Task description: Could you set down exactly the lines in the records below between the line holding "پنل گلاریس 9وات دایره ای پارس" and the line holding "eine angepasste Strecke.", inclusive?

BEGIN Records for this task

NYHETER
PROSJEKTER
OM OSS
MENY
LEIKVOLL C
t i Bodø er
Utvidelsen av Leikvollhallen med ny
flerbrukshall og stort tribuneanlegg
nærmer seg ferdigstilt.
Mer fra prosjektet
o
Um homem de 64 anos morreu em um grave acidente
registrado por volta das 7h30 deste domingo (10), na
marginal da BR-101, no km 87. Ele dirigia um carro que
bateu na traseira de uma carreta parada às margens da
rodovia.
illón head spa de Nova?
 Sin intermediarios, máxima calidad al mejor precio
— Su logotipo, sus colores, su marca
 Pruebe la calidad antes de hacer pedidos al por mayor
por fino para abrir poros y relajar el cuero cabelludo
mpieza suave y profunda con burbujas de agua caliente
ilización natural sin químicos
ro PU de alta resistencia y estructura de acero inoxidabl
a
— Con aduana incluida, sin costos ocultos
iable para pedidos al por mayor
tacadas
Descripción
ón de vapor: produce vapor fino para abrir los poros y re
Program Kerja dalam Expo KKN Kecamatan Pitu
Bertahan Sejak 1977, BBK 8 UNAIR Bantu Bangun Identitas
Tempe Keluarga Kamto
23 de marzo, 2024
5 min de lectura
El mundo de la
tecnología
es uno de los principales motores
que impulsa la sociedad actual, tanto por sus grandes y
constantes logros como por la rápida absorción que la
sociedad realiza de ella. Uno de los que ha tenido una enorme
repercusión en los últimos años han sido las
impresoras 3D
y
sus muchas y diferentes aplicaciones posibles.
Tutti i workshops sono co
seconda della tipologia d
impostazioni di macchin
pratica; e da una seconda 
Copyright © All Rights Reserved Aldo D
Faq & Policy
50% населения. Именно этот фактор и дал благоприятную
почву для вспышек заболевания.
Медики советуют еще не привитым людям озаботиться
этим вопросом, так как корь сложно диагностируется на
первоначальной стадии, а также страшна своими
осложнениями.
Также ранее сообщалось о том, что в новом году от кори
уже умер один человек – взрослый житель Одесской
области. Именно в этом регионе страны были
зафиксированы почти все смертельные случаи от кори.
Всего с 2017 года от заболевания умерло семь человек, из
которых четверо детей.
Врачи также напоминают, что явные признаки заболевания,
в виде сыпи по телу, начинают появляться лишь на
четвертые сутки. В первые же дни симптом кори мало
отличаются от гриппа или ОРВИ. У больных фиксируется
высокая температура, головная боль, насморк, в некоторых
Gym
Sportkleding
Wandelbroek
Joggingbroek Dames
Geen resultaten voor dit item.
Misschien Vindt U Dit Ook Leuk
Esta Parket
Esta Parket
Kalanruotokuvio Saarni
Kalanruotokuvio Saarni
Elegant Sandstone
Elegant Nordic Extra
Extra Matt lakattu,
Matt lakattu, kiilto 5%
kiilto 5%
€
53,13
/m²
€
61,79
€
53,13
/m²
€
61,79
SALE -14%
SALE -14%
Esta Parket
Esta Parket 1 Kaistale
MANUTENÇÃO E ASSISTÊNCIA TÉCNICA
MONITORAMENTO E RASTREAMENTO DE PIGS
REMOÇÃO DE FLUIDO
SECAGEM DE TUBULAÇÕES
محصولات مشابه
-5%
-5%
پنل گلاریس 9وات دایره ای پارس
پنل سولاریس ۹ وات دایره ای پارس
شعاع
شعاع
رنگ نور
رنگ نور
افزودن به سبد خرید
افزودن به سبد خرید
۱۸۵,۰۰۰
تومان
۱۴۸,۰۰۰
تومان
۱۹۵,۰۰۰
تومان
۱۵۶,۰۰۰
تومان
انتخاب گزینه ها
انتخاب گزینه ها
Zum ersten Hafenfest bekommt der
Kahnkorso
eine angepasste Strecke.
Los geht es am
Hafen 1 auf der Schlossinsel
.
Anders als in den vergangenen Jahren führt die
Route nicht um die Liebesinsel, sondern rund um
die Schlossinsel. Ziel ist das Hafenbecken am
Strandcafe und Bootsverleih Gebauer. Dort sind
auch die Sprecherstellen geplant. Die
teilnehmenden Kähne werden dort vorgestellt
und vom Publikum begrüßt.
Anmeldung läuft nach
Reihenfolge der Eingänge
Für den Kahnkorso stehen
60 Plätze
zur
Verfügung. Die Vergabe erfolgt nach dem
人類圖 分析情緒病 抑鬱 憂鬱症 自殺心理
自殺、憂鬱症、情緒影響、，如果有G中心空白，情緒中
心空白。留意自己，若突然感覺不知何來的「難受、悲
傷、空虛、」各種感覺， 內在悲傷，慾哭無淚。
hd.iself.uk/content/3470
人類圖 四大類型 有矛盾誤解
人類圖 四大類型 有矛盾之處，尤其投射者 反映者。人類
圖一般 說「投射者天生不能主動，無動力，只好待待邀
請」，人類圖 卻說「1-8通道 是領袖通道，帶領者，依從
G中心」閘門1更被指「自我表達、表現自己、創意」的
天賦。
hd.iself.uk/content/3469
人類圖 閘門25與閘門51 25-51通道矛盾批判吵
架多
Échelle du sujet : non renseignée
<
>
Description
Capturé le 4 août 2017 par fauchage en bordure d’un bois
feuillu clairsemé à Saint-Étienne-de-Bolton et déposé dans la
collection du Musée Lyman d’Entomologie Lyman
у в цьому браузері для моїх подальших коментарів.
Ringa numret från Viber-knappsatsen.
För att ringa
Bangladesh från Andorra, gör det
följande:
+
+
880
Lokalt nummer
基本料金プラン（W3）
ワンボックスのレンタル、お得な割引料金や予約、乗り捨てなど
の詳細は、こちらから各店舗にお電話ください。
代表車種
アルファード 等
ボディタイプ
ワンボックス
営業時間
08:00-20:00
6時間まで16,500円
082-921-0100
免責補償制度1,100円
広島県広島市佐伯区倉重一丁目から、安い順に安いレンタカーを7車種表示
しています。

END Records for this task

Task answer:
پنل گلاریس 9وات دایره ای پارس
پنل سولاریس ۹ وات دایره ای پارس
شعاع
شعاع
رنگ نور
رنگ نور
افزودن به سبد خرید
افزودن به سبد خرید
۱۸۵,۰۰۰
تومان
۱۴۸,۰۰۰
تومان
۱۹۵,۰۰۰
تومان
۱۵۶,۰۰۰
تومان
انتخاب گزینه ها
انتخاب گزینه ها
Zum ersten Hafenfest bekommt der
Kahnkorso
eine angepasste Strecke.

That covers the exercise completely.